▶ **What the task asks**
In the entries below, find the string "Duis" and return each line holding it.

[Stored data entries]
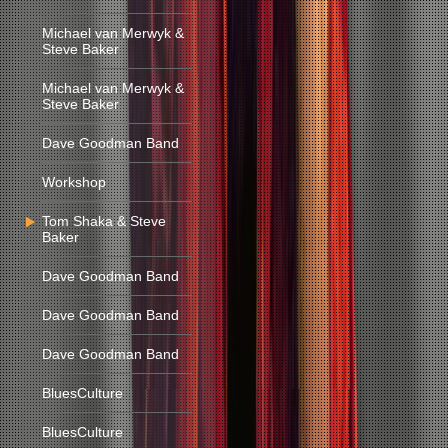
Michael van Merwyk &
Steve Baker
Michael van Merwyk &
Steve Baker
Dave Goodman Band
Workshop
Tom Shaka & Steve
Baker
Dave Goodman Band
Dave Goodman Band
Dave Goodman Band
BluesCulture
BluesCulture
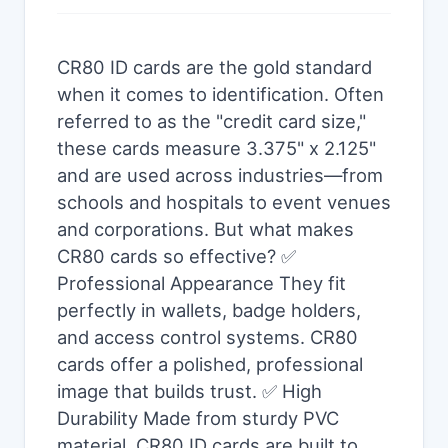
CR80 ID cards are the gold standard
when it comes to identification. Often
referred to as the "credit card size,"
these cards measure 3.375" x 2.125"
and are used across industries—from
schools and hospitals to event venues
and corporations. But what makes
CR80 cards so effective? ✅
Professional Appearance They fit
perfectly in wallets, badge holders,
and access control systems. CR80
cards offer a polished, professional
image that builds trust. ✅ High
Durability Made from sturdy PVC
material, CR80 ID cards are built to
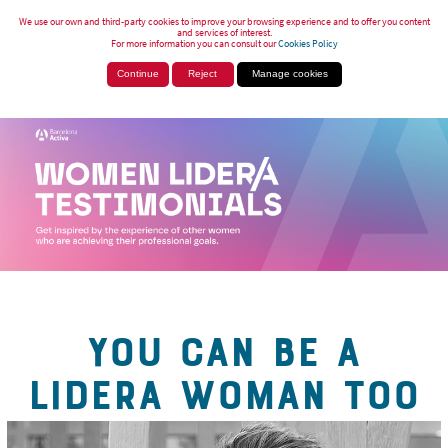
We use our own and third-party cookies to improve your browsing experience and to offer you content
and services of interest.
For more information you can consult our
Cookies Policy
Continue
Reject
Manage cookies
YOU CAN BE A
LIDERA WOMAN TOO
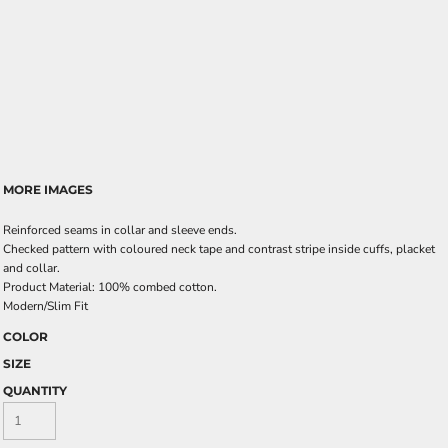
MORE IMAGES
Reinforced seams in collar and sleeve ends.
Checked pattern with coloured neck tape and contrast stripe inside cuffs, placket
and collar.
Product Material: 100% combed cotton.
Modern/Slim Fit
COLOR
SIZE
QUANTITY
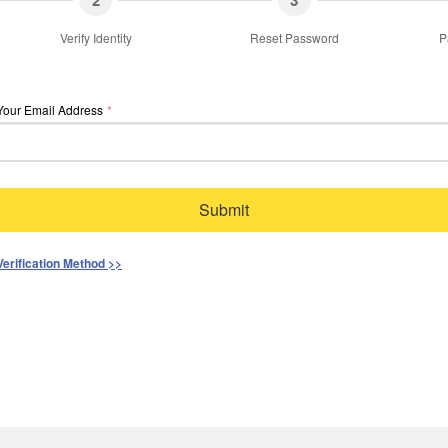
2
3
Verify Identity
Reset Password
P
Your Email Address
*
Submit
Verification Method >>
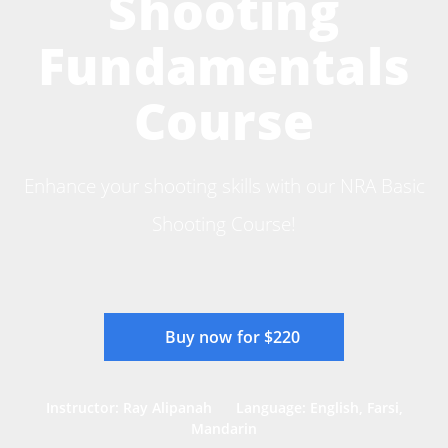
Shooting
Fundamentals
Course
Enhance your shooting skills with our NRA Basic
Shooting Course!
Buy now for $220
Instructor: Ray Alipanah
Language: English, Farsi,
Mandarin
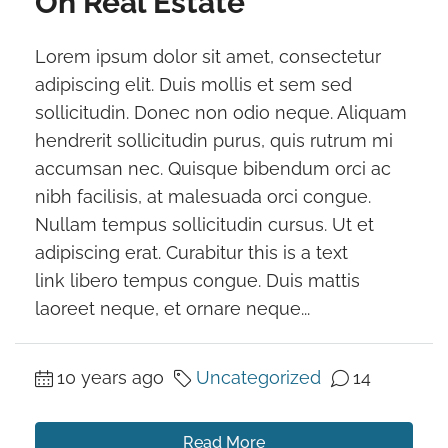
On Real Estate
Lorem ipsum dolor sit amet, consectetur
adipiscing elit. Duis mollis et sem sed
sollicitudin. Donec non odio neque. Aliquam
hendrerit sollicitudin purus, quis rutrum mi
accumsan nec. Quisque bibendum orci ac
nibh facilisis, at malesuada orci congue.
Nullam tempus sollicitudin cursus. Ut et
adipiscing erat. Curabitur this is a text
link libero tempus congue. Duis mattis
laoreet neque, et ornare neque...
10 years ago
Uncategorized
14
Read More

▶ **Output**
adipiscing elit. Duis mollis et sem sed
link libero tempus congue. Duis mattis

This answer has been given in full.